This leaves me with digital pins 9 and 10 free, as well as RX0 and TX1, and all of the analog pins. I want to use an SD card module which will require 4 pins.
My Question: Can I use the Analog pins as digital pins to drive some of these modules? or do RX0 and TX1 act as digital pins?
I'm happy to start the reading to see the 'how' this would work, but don't want to waste my time digging if it's not possible. I understand that if using analog as digital I may need to reshuffle the pin allocations potentially (for MISO and MOSI compatibility).
Hi Whadall, thanks for the quick reply. I intend to attached this to 11, 12 and 13, for MOSI, MISO and CLK, doesn't this also require an SS pin though, so I will need 2 additional pins? I'm hoping I can just move the data pins from the shift registers to the analog pins (one is currently in 13), then move 11 and 12 to free pin 9 and 10 making room for the SD module
Besides that, if you use SPI to drive the 7219's, the SD card would just also connect to SPI.

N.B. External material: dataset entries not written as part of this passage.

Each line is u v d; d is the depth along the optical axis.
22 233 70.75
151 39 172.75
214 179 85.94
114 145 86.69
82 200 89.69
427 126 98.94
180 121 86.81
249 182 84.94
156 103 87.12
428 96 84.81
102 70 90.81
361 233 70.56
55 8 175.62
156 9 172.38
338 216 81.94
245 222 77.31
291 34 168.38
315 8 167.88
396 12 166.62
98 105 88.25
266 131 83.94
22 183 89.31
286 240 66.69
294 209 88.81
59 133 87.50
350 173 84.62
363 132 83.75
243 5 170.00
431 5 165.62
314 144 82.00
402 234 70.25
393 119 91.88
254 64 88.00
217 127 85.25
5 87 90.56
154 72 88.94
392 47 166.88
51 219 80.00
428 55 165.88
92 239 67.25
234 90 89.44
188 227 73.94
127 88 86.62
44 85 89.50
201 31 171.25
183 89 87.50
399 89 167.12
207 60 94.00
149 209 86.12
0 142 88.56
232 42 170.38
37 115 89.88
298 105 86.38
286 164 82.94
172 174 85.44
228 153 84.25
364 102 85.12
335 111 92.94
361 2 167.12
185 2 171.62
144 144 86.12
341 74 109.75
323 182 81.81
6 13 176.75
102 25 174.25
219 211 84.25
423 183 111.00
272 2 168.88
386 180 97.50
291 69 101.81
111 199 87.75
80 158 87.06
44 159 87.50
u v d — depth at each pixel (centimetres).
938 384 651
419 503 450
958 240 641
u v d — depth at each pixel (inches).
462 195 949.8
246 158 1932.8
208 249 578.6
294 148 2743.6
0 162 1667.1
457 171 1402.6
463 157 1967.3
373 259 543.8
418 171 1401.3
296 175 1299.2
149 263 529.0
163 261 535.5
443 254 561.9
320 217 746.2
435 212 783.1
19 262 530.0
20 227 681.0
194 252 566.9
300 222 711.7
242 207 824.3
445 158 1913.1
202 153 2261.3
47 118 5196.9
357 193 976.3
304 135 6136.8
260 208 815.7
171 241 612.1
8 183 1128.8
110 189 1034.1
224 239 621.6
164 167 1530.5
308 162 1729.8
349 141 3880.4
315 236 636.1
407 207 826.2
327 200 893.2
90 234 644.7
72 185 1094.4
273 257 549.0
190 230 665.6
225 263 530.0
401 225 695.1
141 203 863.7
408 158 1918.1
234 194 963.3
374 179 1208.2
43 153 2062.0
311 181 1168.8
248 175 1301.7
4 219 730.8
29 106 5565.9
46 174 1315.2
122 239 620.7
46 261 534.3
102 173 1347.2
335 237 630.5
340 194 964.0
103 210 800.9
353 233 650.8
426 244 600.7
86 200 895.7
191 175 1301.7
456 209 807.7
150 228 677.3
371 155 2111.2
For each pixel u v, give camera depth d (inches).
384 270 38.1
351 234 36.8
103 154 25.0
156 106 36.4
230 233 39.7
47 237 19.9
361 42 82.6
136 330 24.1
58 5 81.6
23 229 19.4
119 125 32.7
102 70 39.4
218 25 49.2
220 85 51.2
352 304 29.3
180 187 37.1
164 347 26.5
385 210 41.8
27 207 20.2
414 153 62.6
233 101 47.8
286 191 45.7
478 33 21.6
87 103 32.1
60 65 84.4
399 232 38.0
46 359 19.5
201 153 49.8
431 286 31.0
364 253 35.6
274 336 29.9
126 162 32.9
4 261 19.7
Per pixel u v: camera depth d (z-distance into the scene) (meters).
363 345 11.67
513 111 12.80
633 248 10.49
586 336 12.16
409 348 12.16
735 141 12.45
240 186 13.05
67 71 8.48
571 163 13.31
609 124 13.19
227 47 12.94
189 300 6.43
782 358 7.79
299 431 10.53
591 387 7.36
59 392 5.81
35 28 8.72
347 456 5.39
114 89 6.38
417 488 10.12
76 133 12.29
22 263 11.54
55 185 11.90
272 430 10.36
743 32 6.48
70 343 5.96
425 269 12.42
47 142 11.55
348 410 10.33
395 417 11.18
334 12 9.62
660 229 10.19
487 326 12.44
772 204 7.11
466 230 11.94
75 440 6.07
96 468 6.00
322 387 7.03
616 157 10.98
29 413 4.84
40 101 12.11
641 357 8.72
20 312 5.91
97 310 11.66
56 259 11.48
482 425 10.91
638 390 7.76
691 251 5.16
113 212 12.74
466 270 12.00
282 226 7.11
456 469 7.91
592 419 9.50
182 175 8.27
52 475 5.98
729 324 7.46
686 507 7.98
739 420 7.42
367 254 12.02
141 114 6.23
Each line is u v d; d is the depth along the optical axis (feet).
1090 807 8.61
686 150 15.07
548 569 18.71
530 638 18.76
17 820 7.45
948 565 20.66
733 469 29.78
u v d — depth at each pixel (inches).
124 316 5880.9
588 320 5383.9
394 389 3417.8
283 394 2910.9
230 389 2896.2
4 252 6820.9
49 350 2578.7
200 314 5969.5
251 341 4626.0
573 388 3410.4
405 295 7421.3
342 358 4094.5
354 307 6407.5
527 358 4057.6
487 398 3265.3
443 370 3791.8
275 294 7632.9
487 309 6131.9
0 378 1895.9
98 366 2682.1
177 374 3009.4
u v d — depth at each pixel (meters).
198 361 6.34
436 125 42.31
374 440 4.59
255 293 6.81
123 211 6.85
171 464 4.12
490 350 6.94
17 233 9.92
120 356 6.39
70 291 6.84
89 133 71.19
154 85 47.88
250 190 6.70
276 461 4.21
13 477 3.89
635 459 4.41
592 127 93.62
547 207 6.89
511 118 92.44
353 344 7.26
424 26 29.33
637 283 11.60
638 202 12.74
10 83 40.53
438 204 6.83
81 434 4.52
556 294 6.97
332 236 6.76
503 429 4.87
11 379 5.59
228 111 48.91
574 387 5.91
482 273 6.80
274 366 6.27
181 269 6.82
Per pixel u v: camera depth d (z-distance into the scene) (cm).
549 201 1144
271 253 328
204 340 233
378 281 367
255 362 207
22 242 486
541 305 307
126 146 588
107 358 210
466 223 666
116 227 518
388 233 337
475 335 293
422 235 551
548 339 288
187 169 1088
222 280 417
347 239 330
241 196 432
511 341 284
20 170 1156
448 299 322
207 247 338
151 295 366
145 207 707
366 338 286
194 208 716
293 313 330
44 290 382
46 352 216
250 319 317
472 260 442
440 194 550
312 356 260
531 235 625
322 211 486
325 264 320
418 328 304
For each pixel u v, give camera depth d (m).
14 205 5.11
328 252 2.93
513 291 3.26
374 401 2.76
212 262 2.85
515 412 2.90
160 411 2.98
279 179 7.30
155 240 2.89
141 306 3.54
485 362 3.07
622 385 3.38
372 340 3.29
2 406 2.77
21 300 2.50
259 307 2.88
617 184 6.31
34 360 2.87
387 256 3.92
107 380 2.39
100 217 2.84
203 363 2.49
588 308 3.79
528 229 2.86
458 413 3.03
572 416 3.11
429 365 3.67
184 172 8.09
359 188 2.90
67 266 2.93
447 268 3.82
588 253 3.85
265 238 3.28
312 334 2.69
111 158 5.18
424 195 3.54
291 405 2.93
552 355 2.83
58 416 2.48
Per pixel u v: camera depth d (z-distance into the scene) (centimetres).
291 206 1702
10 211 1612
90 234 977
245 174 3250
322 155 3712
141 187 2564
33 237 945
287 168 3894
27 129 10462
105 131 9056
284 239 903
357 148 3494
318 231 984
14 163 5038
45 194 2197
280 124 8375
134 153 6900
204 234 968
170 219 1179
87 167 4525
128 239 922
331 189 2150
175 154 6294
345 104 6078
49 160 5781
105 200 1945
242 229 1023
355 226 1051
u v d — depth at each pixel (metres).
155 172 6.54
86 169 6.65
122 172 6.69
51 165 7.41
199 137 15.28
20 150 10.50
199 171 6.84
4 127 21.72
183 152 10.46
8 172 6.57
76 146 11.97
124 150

The usage of MISO for the 7219 does not really make sense to me.
If you misuse the SPI pins for non-SPI, you will have to move them to other pins.
I only have 2 pins free at the moment, which is 9 and 10, and the SD card will require 4 pins to be connected, hence the 2 additional pins.
I didn't realise you could have multiple components connected to the SPI pins. I'm fairly new to the Arduino, so I am using the digital pins as a basic input/output, I haven't learned what the different types of pins there are yet as there hasn't seemed to be a need. I'm happy to read up on this and learn about it rather than asking a million questions, but with the sheer amount of information online (and a lot of it contradicting at that), I want to make sure I'm at least on the right track before researching.
The SPI interface acts a lot like a 74HC165 and 74HC595 in parallel. They share an Enable/Select/Latch line and they share a clock line. When the Enable/Select/Latch line is LOW, every clock on the clock line shifts a bit out of the 74HC165 to the data input line and shifts a bit from the data output line into the 74HC595. When the Enable/Select/Latch line is HIGH the shift register output should get off the bus, so you may need a tri-state driver to enforce that.
Because SPI devices act like shift registers, you can connect most shift registers (MAX7219, 74HC165, and 74HC595) to the SPI bus and you only need one additional pin per device for the Enable/Select/Latch.
You could do something like:
All devices share MOSI, MISO, and SCLK, then each has its own Enable/Latch/Select pin:
Pin 10: 2x MAX7219 daisy chained
Pin 8: 2x 74HC165's daisy chained
Pin 7: 2x 74HC595's daisy chained
Pin 4: SD Card
That uses 7 pins, total. It leaves Pins 9, 6, 5, and 3 for PWM. It leaves Pins 3 and 2 for external interrupts. It leace Pins 0 and 1 for Serial. And it leaves A0-A5 for analogRead or Wire.
You can add more devices to each chain without needing more pins... Just send and/or receive more bytes.